"""

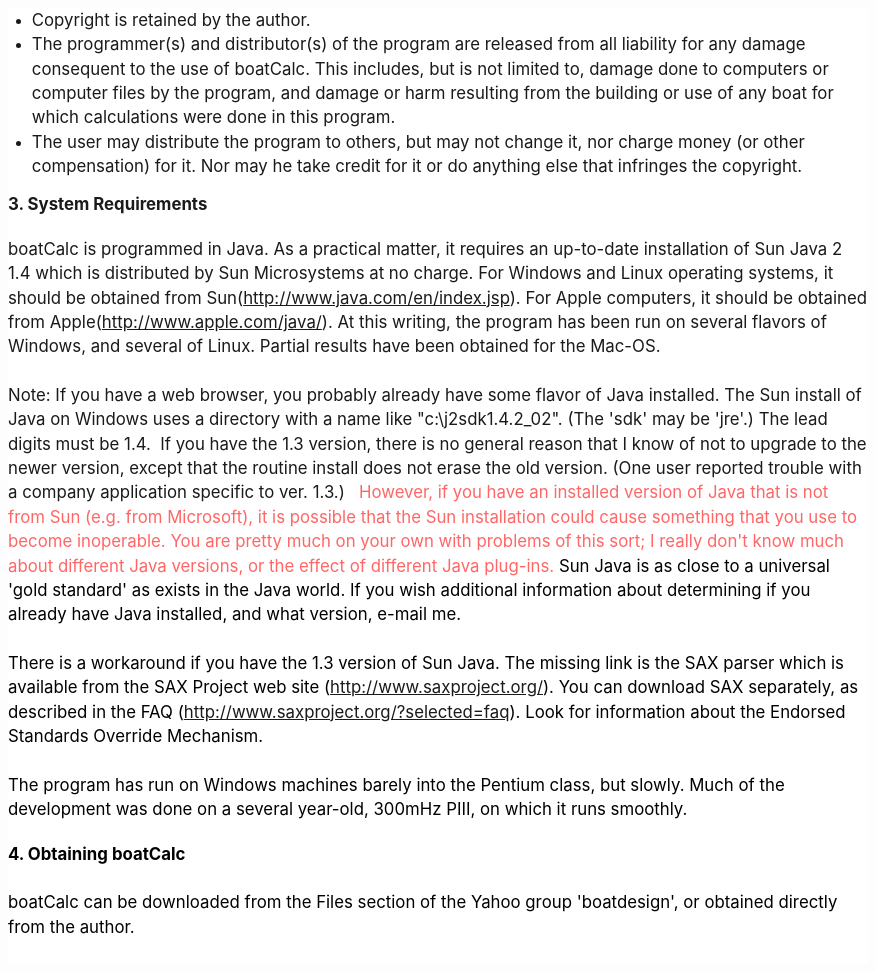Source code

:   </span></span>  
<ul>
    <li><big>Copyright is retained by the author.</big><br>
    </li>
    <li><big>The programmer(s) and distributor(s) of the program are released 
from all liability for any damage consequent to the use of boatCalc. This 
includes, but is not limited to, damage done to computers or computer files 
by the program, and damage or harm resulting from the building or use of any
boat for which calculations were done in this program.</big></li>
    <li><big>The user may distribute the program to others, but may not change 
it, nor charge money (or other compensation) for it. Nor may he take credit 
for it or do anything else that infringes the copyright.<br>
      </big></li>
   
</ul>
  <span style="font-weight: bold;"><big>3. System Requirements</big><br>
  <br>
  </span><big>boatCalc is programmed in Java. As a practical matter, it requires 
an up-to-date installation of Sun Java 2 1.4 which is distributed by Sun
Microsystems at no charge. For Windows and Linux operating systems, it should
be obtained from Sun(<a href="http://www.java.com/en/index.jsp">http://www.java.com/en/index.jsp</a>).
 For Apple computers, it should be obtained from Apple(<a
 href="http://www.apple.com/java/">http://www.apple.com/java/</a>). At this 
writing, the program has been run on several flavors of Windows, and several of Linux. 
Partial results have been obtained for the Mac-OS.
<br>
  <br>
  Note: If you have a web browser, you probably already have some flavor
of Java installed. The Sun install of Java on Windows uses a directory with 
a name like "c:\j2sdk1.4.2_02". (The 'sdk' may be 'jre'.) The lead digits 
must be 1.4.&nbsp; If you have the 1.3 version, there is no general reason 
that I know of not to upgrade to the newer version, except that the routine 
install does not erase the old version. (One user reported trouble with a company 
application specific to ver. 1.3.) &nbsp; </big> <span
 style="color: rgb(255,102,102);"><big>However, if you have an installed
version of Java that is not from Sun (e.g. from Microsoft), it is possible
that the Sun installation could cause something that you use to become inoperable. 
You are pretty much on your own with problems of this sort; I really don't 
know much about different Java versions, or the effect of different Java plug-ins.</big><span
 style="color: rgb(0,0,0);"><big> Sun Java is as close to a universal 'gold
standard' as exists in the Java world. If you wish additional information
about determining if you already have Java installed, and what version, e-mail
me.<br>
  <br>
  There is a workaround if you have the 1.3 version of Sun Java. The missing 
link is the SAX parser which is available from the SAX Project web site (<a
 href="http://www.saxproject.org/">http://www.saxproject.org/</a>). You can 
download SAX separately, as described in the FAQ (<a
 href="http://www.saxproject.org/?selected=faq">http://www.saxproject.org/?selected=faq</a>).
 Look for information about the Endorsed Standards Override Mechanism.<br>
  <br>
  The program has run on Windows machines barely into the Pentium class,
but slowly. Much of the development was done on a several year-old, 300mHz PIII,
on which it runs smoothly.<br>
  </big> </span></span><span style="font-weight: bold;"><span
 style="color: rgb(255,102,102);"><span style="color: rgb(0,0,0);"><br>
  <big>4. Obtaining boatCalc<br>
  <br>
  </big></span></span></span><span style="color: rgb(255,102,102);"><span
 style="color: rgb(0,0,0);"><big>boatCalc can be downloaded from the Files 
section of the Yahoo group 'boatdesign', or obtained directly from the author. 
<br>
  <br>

"""
"""

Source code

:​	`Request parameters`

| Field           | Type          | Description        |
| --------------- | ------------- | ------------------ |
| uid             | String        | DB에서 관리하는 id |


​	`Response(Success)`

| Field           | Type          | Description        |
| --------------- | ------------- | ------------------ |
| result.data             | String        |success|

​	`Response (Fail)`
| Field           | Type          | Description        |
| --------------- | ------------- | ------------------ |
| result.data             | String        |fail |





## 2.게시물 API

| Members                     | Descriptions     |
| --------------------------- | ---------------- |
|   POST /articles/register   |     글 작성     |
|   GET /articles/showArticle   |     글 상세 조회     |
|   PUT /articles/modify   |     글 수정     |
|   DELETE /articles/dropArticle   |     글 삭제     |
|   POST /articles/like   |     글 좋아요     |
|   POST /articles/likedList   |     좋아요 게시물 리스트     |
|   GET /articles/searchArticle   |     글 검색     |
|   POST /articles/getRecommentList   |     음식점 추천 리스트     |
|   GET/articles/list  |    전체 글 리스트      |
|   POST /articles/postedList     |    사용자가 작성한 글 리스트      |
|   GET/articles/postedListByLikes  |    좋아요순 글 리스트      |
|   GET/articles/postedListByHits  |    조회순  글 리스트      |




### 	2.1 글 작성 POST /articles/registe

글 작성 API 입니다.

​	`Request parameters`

"""
"""

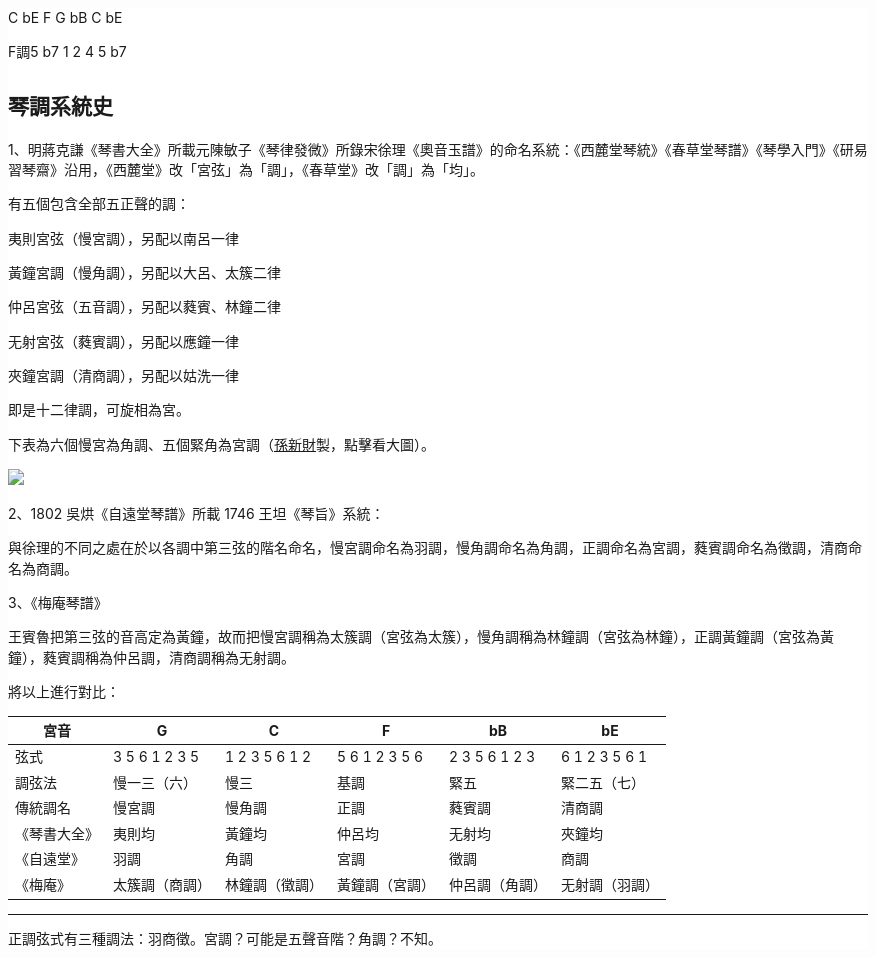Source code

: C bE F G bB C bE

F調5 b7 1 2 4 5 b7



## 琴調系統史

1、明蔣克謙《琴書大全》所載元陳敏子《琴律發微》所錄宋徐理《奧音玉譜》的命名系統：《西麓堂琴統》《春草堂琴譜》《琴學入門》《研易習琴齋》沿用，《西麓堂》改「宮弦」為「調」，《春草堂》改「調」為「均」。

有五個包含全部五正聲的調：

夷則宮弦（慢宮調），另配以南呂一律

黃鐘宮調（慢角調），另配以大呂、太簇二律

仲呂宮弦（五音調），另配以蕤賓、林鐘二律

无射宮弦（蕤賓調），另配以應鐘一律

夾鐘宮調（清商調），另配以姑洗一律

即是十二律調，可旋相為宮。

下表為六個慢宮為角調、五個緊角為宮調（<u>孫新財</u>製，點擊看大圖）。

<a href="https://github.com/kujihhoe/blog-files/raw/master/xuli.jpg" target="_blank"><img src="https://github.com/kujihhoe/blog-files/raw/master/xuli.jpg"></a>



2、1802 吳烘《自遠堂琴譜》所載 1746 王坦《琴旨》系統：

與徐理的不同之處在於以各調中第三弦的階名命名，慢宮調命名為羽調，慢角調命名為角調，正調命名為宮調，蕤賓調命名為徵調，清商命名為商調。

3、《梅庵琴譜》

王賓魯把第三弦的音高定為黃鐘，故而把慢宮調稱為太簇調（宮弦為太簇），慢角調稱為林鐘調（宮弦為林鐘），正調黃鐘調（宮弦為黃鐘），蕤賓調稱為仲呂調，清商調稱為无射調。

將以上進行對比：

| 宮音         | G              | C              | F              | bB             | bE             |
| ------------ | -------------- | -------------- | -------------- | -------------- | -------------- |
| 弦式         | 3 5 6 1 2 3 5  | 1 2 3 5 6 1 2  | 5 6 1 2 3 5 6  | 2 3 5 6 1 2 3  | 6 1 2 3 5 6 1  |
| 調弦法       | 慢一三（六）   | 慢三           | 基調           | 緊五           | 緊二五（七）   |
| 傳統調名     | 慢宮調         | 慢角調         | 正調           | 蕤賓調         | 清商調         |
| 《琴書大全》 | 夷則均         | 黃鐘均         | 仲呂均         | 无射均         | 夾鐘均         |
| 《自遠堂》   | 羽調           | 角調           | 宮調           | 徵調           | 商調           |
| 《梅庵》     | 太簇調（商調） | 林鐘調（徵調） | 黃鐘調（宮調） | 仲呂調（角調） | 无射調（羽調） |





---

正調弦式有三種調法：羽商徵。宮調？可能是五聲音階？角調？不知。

"""

Exercise >>
Repeat exactly the lines above from the one with "夷則宮弦（慢宮調），另配以南呂一律" up to and including the one with "正調弦式有三種調法：羽商徵。宮調？可能是五聲音階？角調？不知。". No other line belongs in the reply.

Solution to the exercise >>
夷則宮弦（慢宮調），另配以南呂一律

黃鐘宮調（慢角調），另配以大呂、太簇二律

仲呂宮弦（五音調），另配以蕤賓、林鐘二律

无射宮弦（蕤賓調），另配以應鐘一律

夾鐘宮調（清商調），另配以姑洗一律

即是十二律調，可旋相為宮。

下表為六個慢宮為角調、五個緊角為宮調（<u>孫新財</u>製，點擊看大圖）。

<a href="https://github.com/kujihhoe/blog-files/raw/master/xuli.jpg" target="_blank"><img src="https://github.com/kujihhoe/blog-files/raw/master/xuli.jpg"></a>



2、1802 吳烘《自遠堂琴譜》所載 1746 王坦《琴旨》系統：

與徐理的不同之處在於以各調中第三弦的階名命名，慢宮調命名為羽調，慢角調命名為角調，正調命名為宮調，蕤賓調命名為徵調，清商命名為商調。

3、《梅庵琴譜》

王賓魯把第三弦的音高定為黃鐘，故而把慢宮調稱為太簇調（宮弦為太簇），慢角調稱為林鐘調（宮弦為林鐘），正調黃鐘調（宮弦為黃鐘），蕤賓調稱為仲呂調，清商調稱為无射調。

將以上進行對比：

| 宮音         | G              | C              | F              | bB             | bE             |
| ------------ | -------------- | -------------- | -------------- | -------------- | -------------- |
| 弦式         | 3 5 6 1 2 3 5  | 1 2 3 5 6 1 2  | 5 6 1 2 3 5 6  | 2 3 5 6 1 2 3  | 6 1 2 3 5 6 1  |
| 調弦法       | 慢一三（六）   | 慢三           | 基調           | 緊五           | 緊二五（七）   |
| 傳統調名     | 慢宮調         | 慢角調         | 正調           | 蕤賓調         | 清商調         |
| 《琴書大全》 | 夷則均         | 黃鐘均         | 仲呂均         | 无射均         | 夾鐘均         |
| 《自遠堂》   | 羽調           | 角調           | 宮調           | 徵調           | 商調           |
| 《梅庵》     | 太簇調（商調） | 林鐘調（徵調） | 黃鐘調（宮調） | 仲呂調（角調） | 无射調（羽調） |





---

正調弦式有三種調法：羽商徵。宮調？可能是五聲音階？角調？不知。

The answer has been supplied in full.